▶ TRECHO SELECIONADO
Nessa lembrança (do Efeagá, não da amiga puta e doutora honoris causa da Conselheiro Mafra), novamente se reproduz os agradáveis momentos da visita do Emanuel, relembrando os difíceis tempos de quando liderava, com outros companheiros, a reação à ditadura militar aqui no estado. Isso provavelmente foi antes de ser exilado, mas o ponto do relato era o de uma visita à Florianópolis do Fernando Henrique Cardoso, quando reclamou ao Emanuel durante um jantar da falta de contundência dos combatentes de Santa Catarina com os representantes locais do regime. O radical Efeagá considerou faltar consistência na luta dos companheiros barriga-verde.
A revelação do escritor me espantou e contei que na campanha de 2002, vi pela TV o mesmo Efeagá abraçado à Bornhausen e dizendo que viera pedir voto ao Senador não por ser seu aliado político, mas, sim, por serem amigos de longa data.

▶ REGISTROS DE DADOS

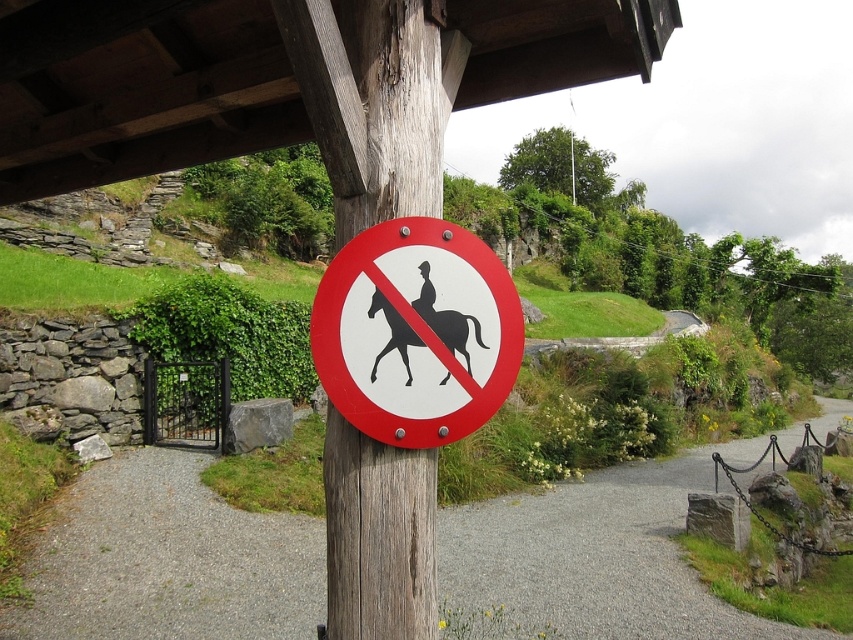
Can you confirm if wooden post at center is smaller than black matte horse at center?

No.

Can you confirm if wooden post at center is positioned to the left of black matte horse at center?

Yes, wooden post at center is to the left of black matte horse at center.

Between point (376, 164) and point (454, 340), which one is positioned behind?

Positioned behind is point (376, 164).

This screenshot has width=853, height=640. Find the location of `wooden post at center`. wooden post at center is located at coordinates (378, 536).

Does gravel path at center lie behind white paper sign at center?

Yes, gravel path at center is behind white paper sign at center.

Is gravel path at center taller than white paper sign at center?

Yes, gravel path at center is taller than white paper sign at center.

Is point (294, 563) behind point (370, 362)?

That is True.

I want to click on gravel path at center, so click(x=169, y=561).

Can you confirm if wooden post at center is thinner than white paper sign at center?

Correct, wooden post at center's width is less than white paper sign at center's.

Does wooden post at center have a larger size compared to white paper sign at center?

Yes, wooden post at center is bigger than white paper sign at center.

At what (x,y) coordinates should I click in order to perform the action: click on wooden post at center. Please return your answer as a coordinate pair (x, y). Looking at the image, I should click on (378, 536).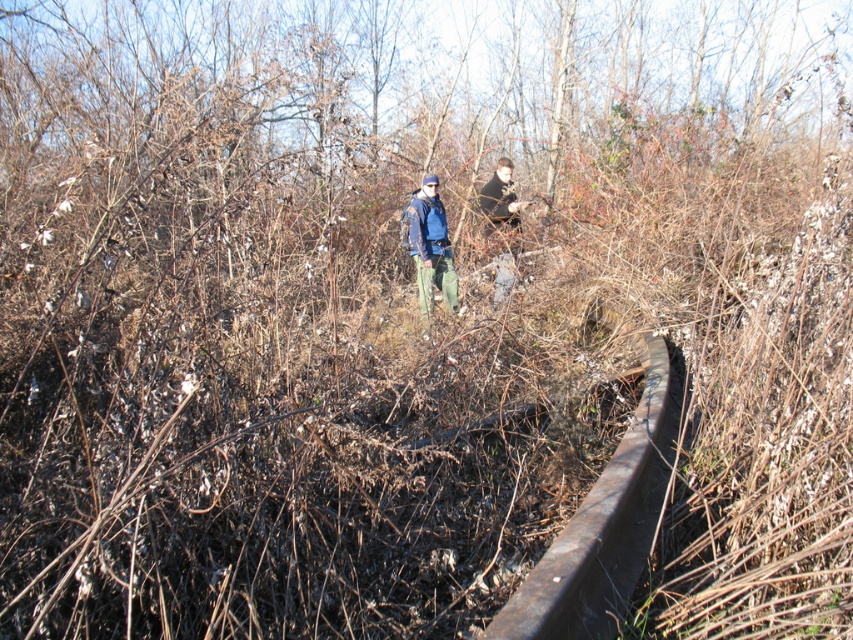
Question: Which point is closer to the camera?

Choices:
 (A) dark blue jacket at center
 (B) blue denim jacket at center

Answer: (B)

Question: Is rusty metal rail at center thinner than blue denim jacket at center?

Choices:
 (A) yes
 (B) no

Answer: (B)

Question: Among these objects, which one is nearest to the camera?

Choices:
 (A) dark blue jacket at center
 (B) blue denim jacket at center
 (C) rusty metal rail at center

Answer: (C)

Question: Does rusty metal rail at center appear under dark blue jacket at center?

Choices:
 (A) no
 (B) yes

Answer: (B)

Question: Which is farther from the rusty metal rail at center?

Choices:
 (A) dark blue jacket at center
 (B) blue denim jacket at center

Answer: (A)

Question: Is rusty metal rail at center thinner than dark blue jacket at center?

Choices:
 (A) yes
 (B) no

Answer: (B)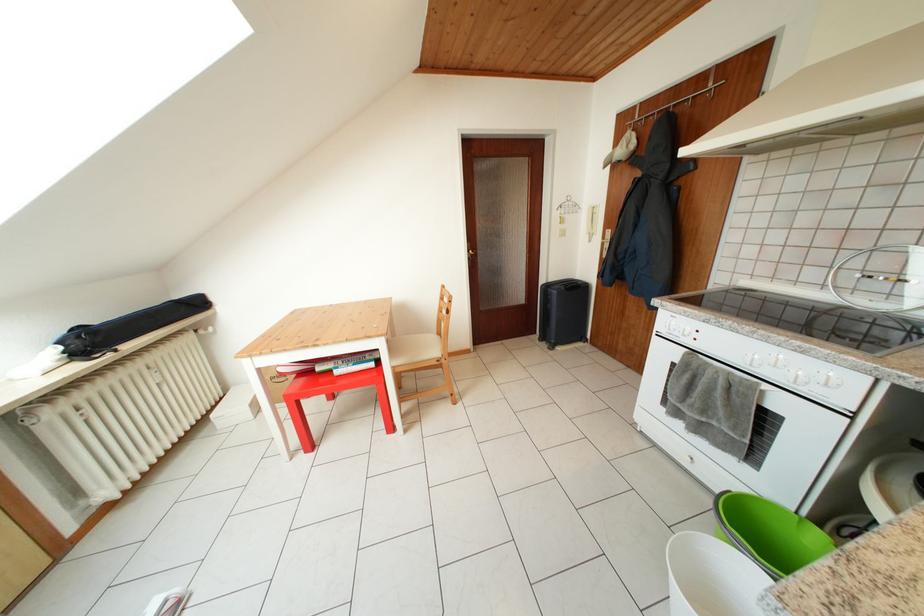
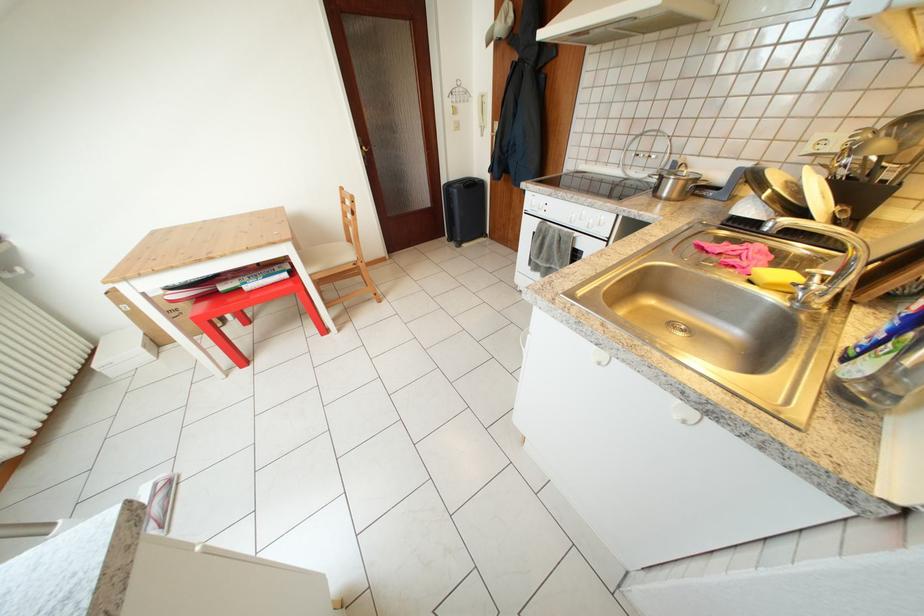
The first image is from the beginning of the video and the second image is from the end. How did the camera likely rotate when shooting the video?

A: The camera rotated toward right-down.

▶ INSTRUÇÕES DE TRABALHO
1. No trecho sobre o Efeagá, de que ele reclamou ao Emanuel durante o jantar em Florianópolis?
2. Dê continuidade ao trecho sobre o Efeagá a partir da última frase apresentada.
O material provém de uma fonte diferente da do trecho.

▶ RESPOSTAS
1. Da falta de contundência dos combatentes de Santa Catarina com os representantes locais do regime.

2.
O Celso Martins saiu lá de trás de sua câmara (não de TV, mas uma Nikon digital toda preparada). A Célia sorriu. O Emanuel meneou e nenhum de nós quatro dizemos nada. Não precisava! Mas na efemeridade de nossos olhares havia uma densidade que só as estúpidas das minhas louças não se aperceberam.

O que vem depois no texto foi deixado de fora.